• _Task description_:
Go through the material below and copy all lines with "community".

————

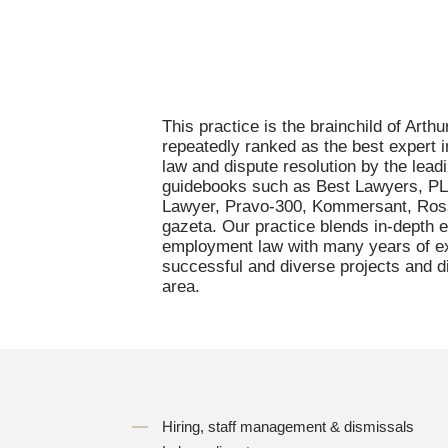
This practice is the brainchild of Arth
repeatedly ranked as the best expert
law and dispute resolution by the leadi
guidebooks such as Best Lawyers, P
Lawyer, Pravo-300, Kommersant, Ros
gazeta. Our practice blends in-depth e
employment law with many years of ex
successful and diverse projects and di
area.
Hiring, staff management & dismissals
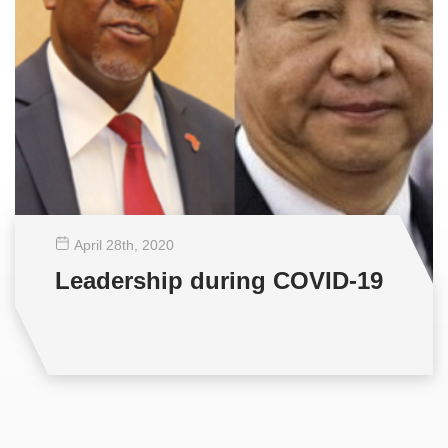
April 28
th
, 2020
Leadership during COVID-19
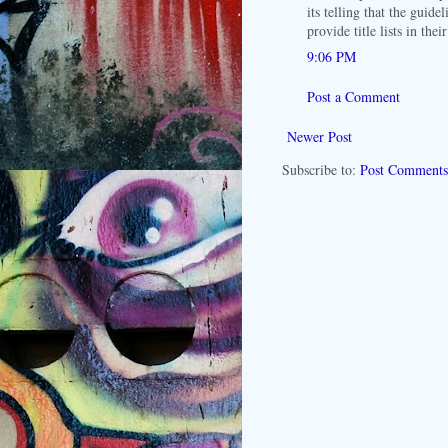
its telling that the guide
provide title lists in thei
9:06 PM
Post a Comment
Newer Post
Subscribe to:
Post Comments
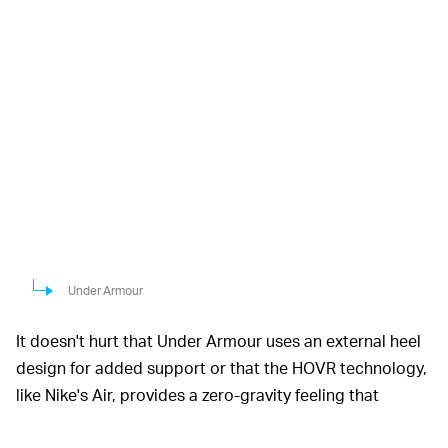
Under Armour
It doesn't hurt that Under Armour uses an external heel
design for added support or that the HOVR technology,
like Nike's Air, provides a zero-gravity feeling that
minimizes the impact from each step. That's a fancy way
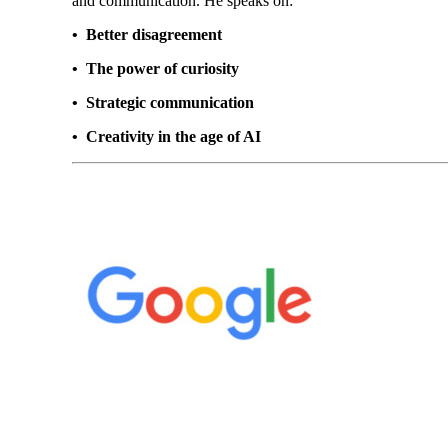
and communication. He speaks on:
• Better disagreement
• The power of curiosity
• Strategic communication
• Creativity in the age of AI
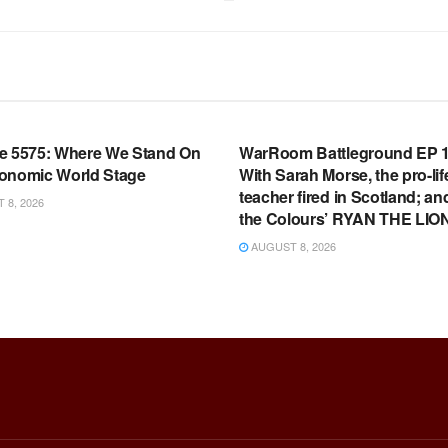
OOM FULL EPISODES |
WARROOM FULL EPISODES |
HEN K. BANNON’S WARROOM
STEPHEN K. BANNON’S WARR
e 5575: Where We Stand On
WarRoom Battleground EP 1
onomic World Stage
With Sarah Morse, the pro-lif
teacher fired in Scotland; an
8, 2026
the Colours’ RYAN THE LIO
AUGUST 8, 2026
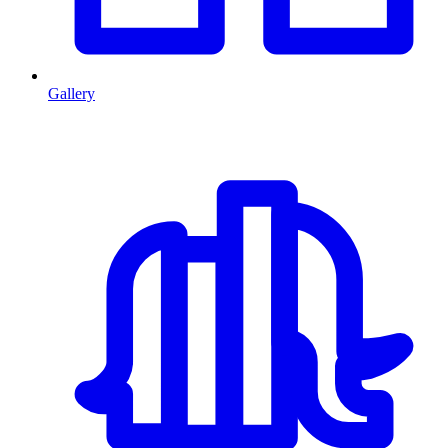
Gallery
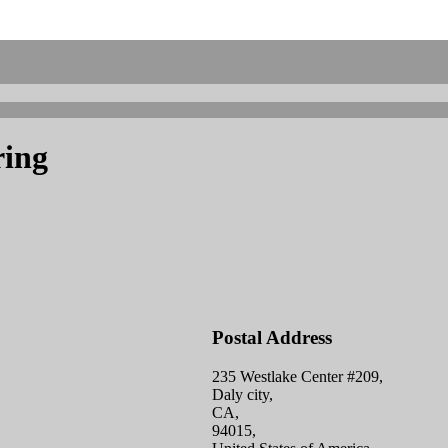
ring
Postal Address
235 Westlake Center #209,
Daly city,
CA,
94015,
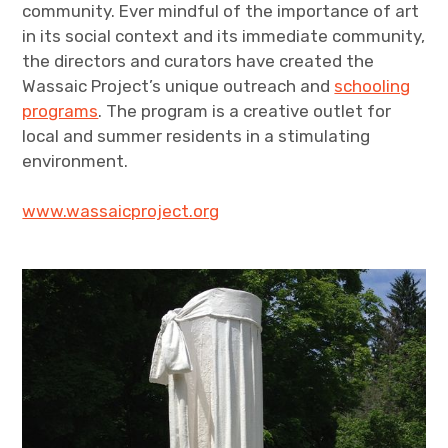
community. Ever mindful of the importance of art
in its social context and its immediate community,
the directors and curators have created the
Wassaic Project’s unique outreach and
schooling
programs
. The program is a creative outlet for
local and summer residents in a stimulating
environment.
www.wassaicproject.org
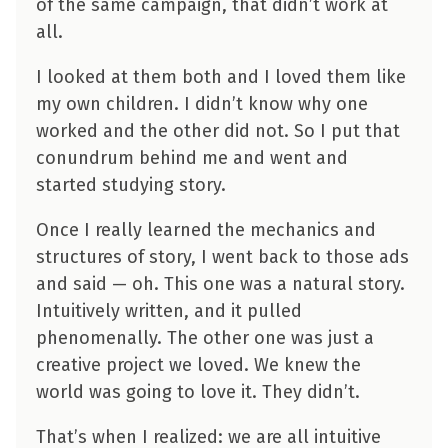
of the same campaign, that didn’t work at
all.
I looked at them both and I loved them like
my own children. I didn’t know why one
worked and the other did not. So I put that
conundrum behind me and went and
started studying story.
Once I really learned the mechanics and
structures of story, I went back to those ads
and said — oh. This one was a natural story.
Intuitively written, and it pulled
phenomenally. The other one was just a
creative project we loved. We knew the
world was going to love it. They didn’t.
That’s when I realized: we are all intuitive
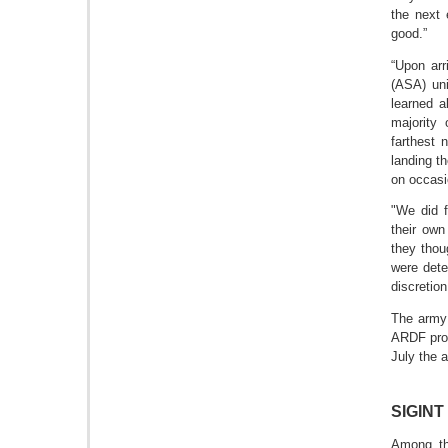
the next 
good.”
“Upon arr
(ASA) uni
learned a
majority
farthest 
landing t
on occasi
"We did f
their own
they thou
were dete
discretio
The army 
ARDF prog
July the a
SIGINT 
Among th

————

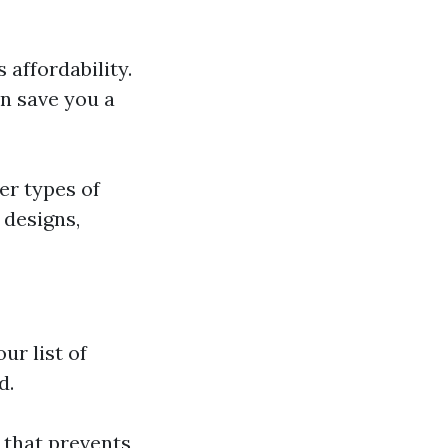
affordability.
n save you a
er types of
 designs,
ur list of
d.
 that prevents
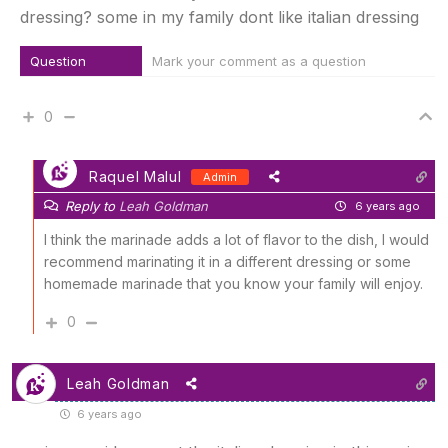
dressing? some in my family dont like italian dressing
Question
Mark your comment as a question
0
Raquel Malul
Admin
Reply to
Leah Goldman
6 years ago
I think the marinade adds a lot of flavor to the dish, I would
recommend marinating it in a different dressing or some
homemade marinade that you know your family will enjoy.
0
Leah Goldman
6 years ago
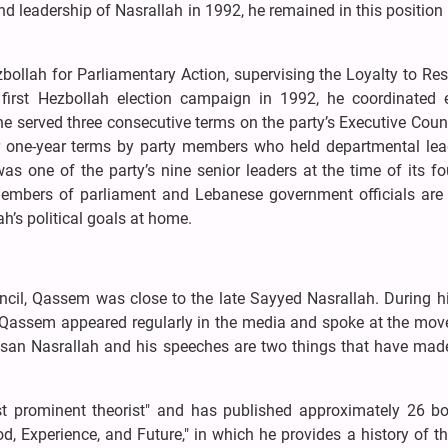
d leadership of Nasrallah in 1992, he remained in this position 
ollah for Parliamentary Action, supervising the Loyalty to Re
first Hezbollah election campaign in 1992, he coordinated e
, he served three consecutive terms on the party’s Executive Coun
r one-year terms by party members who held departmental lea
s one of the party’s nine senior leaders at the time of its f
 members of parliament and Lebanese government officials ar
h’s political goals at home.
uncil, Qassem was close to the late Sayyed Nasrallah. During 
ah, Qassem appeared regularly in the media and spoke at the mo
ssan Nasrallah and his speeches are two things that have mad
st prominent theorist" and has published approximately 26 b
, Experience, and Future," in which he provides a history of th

————

• _Solved exercise_:
community. Ever mindful of the importance of art
in its social context and its immediate community,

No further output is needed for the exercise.